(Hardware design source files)
━━━━━━━━━━━━━━━━━━━━━━━━━━━━━━

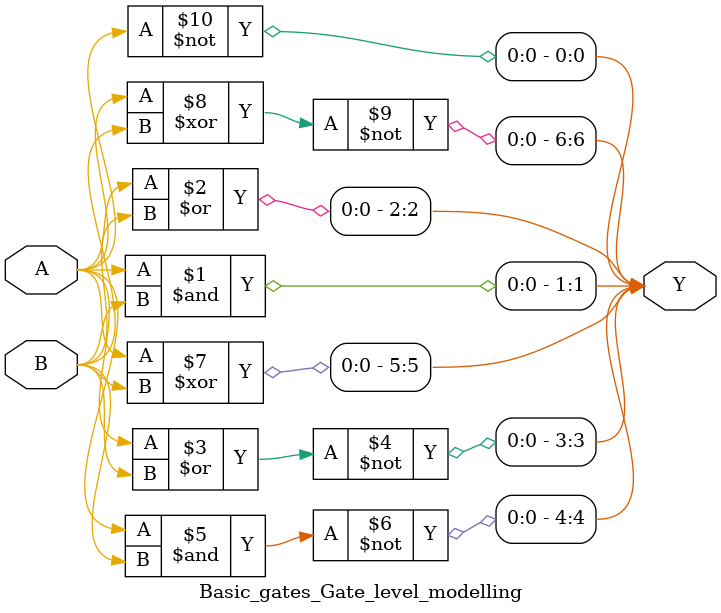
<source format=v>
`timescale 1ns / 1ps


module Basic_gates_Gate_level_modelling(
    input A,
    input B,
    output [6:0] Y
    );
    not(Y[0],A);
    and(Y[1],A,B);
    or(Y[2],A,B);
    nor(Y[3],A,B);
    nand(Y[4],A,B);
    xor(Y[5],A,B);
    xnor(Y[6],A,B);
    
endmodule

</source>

━━━━━━━━━━━━━━━━━━━━━━━━━━━━━━

» Exercise aim
Write out, exactly as given, the line containing "output [6:0] Y" and every line after it to the end of the records. Include nothing else.

» The answer
    output [6:0] Y
    );
    not(Y[0],A);
    and(Y[1],A,B);
    or(Y[2],A,B);
    nor(Y[3],A,B);
    nand(Y[4],A,B);
    xor(Y[5],A,B);
    xnor(Y[6],A,B);
    
endmodule

</source>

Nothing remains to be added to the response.